(YOUR GOAL)
Swap "the unit symbol" for "its unit symbol" throughout the records below, change nothing else, and leave the pictures out of your answer.

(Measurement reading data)
-*-*-

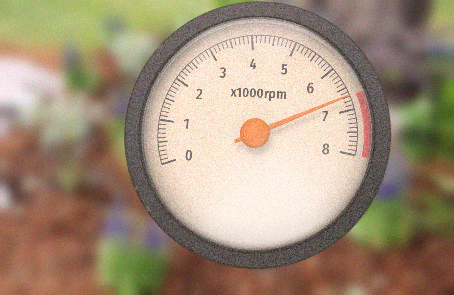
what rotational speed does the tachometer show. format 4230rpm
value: 6700rpm
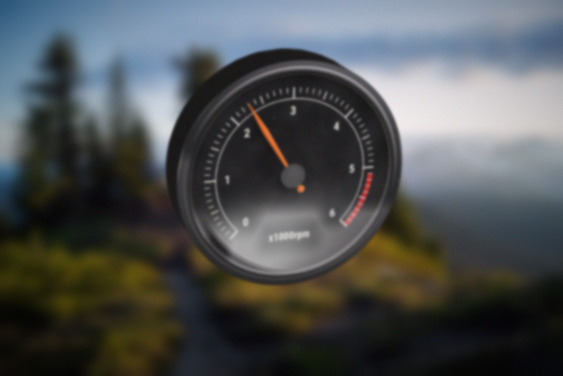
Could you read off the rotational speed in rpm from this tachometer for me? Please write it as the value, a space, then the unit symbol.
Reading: 2300 rpm
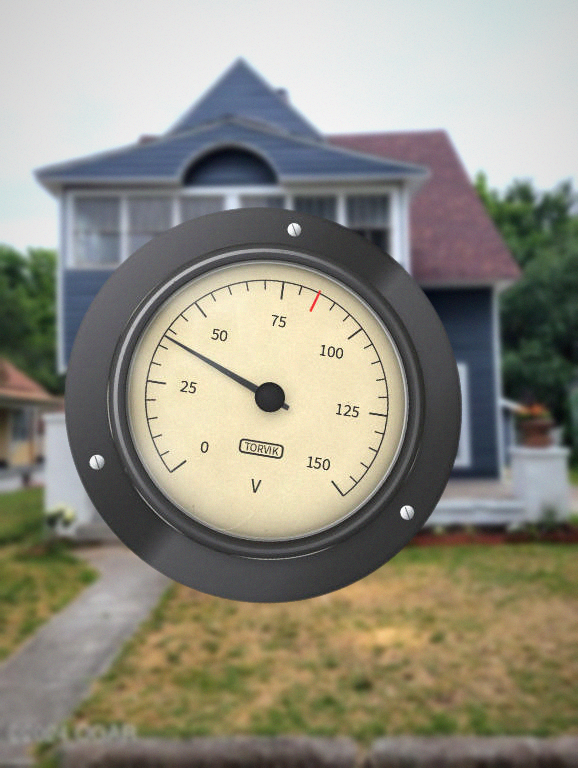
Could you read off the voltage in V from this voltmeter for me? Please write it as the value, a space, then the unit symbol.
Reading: 37.5 V
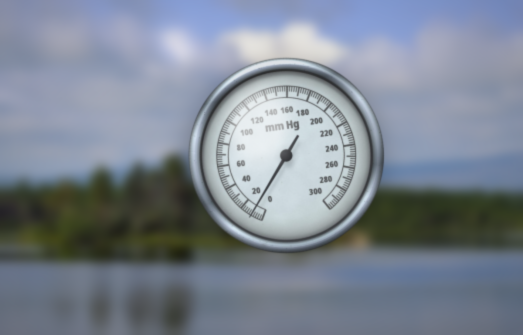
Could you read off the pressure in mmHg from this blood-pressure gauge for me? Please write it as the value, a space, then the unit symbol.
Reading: 10 mmHg
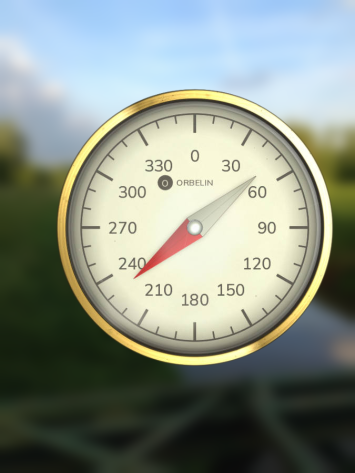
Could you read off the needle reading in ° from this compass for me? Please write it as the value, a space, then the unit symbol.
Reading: 230 °
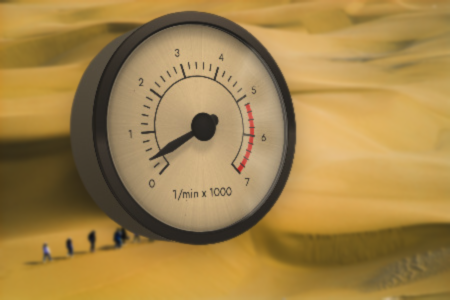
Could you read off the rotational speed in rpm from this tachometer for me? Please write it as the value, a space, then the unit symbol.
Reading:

-*-*-

(ANSWER TO THIS EXERCISE)
what rotational speed does the tachometer show. format 4230rpm
value: 6700rpm
Could you read off the rotational speed in rpm from this tachometer for me? Please write it as the value, a space, then its unit symbol.
Reading: 2300 rpm
Could you read off the voltage in V from this voltmeter for me? Please write it as the value, a space, then its unit symbol.
Reading: 37.5 V
Could you read off the pressure in mmHg from this blood-pressure gauge for me? Please write it as the value, a space, then its unit symbol.
Reading: 10 mmHg
Could you read off the needle reading in ° from this compass for me? Please write it as the value, a space, then its unit symbol.
Reading: 230 °
Could you read off the rotational speed in rpm from this tachometer for me? Please write it as the value, a space, then its unit symbol.
Reading:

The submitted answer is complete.